### Source material

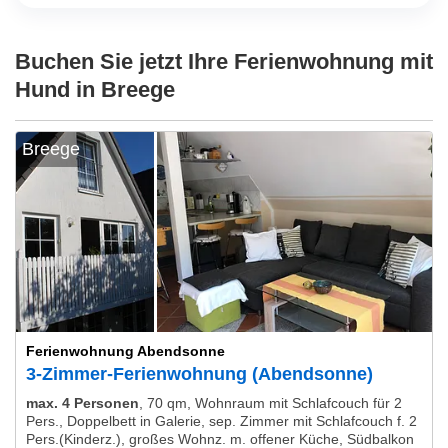
Buchen Sie jetzt Ihre Ferienwohnung mit
Hund in Breege
Breege
Ferienwohnung Abendsonne
3-Zimmer-Ferienwohnung (Abendsonne)
max. 4 Personen
,
70 qm, Wohnraum mit Schlafcouch für 2
Pers., Doppelbett in Galerie, sep. Zimmer mit Schlafcouch f. 2
Pers.(Kinderz.), großes Wohnz. m. offener Küche, Südbalkon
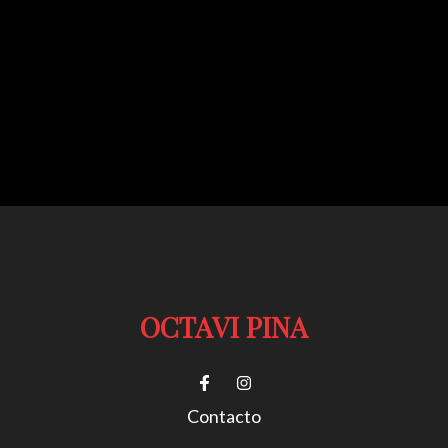
OCTAVI PINA
Contacto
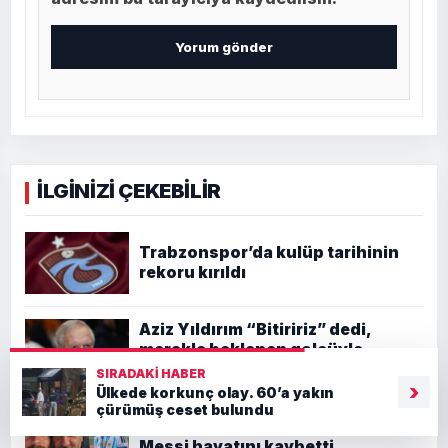
İLGİNİZİ ÇEKEBİLİR
Trabzonspor’da kulüp tarihinin
rekoru kırıldı
Aziz Yıldırım “Bitiririz” dedi,
merakla beklenen golcüyle
anlaşmaya varıldı
SIRADAKI HABER
›
Ülkede korkunç olay. 60’a yakın
çürümüş ceset bulundu
Lionel Messi’nin acı günü. Jorge
Messi hayatını kaybetti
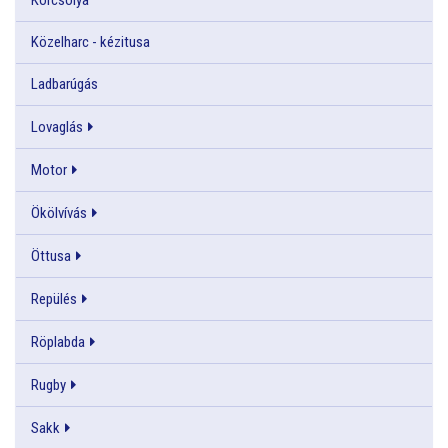
Közelharc - kézitusa
Ladbarúgás
Lovaglás
Motor
Ökölvívás
Öttusa
Repülés
Röplabda
Rugby
Sakk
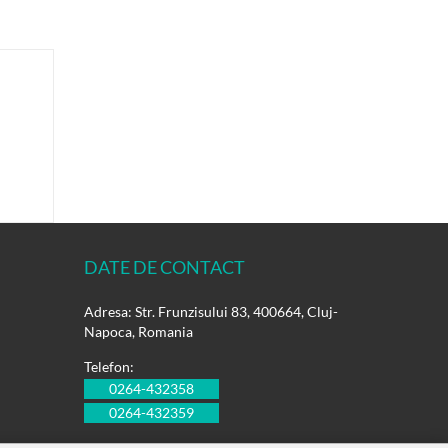
DATE DE CONTACT
Adresa: Str. Frunzisului 83, 400664, Cluj-
Napoca, Romania
Telefon:
0264-432358
0264-432359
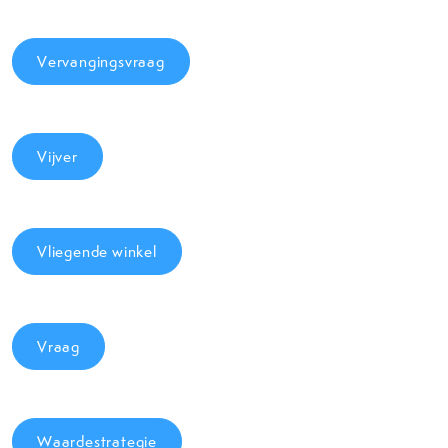
Vervangingsvraag
Vijver
Vliegende winkel
Vraag
Waardestrategie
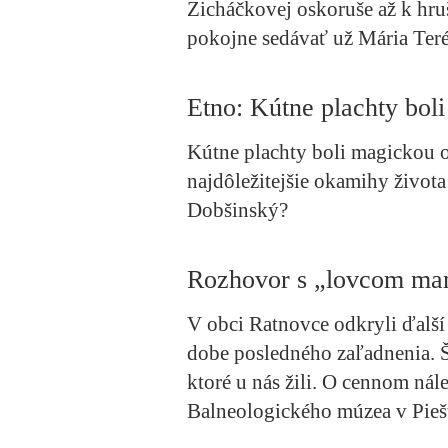
Zicháčkovej oskoruše až k hruš
pokojne sedávať už Mária Teré
Etno: Kútne plachty bol
Kútne plachty boli magickou o
najdôležitejšie okamihy života
Dobšinský?
Rozhovor s „lovcom ma
V obci Ratnovce odkryli ďalší 
dobe posledného zaľadnenia. 
ktoré u nás žili. O cennom n
Balneologického múzea v Pieš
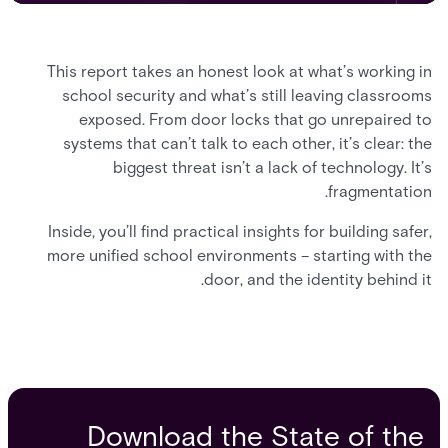
This report takes an honest look at what’s working in
school security and what’s still leaving classrooms
exposed. From door locks that go unrepaired to
systems that can’t talk to each other, it’s clear: the
biggest threat isn’t a lack of technology. It’s
fragmentation.
Inside, you’ll find practical insights for building safer,
more unified school environments – starting with the
door, and the identity behind it.
Download the State of the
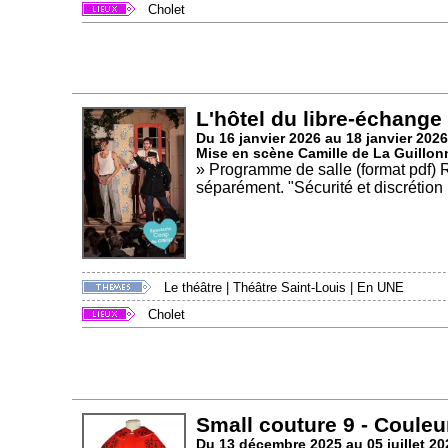
Cholet
L'hôtel du libre-échange
Du 16 janvier 2026 au 18 janvier 2026
Mise en scène Camille de La Guillon
» Programme de salle (format pdf
séparément. "Sécurité et discrétion 
Le théâtre
|
Théâtre Saint-Louis
|
En UNE
Cholet
Small couture 9 - Couleu
Du 13 décembre 2025 au 05 juillet 20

### Description of the task
Word for word, write out the whole listing, keeping none of the pictures.

### Solved exercise
Buchen Sie jetzt Ihre Ferienwohnung mit
Hund in Breege
Breege
Ferienwohnung Abendsonne
3-Zimmer-Ferienwohnung (Abendsonne)
max. 4 Personen
,
70 qm, Wohnraum mit Schlafcouch für 2
Pers., Doppelbett in Galerie, sep. Zimmer mit Schlafcouch f. 2
Pers.(Kinderz.), großes Wohnz. m. offener Küche, Südbalkon
OCTAVI PINA
Contacto
İLGİNİZİ ÇEKEBİLİR
Trabzonspor’da kulüp tarihinin
rekoru kırıldı
Aziz Yıldırım “Bitiririz” dedi,
merakla beklenen golcüyle
anlaşmaya varıldı
SIRADAKI HABER
›
Ülkede korkunç olay. 60’a yakın
çürümüş ceset bulundu
Lionel Messi’nin acı günü. Jorge
Messi hayatını kaybetti
Közelharc - kézitusa
Ladbarúgás
Lovaglás
Motor
Ökölvívás
Öttusa
Repülés
Röplabda
Rugby
Sakk
DATE DE CONTACT
Adresa: Str. Frunzisului 83, 400664, Cluj-
Napoca, Romania
Telefon:
0264-432358
0264-432359
Vervangingsvraag
Vijver
Vliegende winkel
Vraag
Waardestrategie
Zicháčkovej oskoruše až k hruš
pokojne sedávať už Mária Teré
Etno: Kútne plachty bol
Kútne plachty boli magickou o
najdôležitejšie okamihy života
Dobšinský?
Rozhovor s „lovcom ma
V obci Ratnovce odkryli ďalší 
dobe posledného zaľadnenia. 
ktoré u nás žili. O cennom n
Balneologického múzea v Pieš
This report takes an honest look at what’s working in
school security and what’s still leaving classrooms
exposed. From door locks that go unrepaired to
systems that can’t talk to each other, it’s clear: the
biggest threat isn’t a lack of technology. It’s
fragmentation.
Inside, you’ll find practical insights for building safer,
more unified school environments – starting with the
door, and the identity behind it.
Download the State of the
Cholet
L'hôtel du libre-échange
Du 16 janvier 2026 au 18 janvier 2026
Mise en scène Camille de La Guillon
» Programme de salle (format pdf
séparément. "Sécurité et discrétion 
Le théâtre
|
Théâtre Saint-Louis
|
En UNE
Cholet
Small couture 9 - Couleu
Du 13 décembre 2025 au 05 juillet 20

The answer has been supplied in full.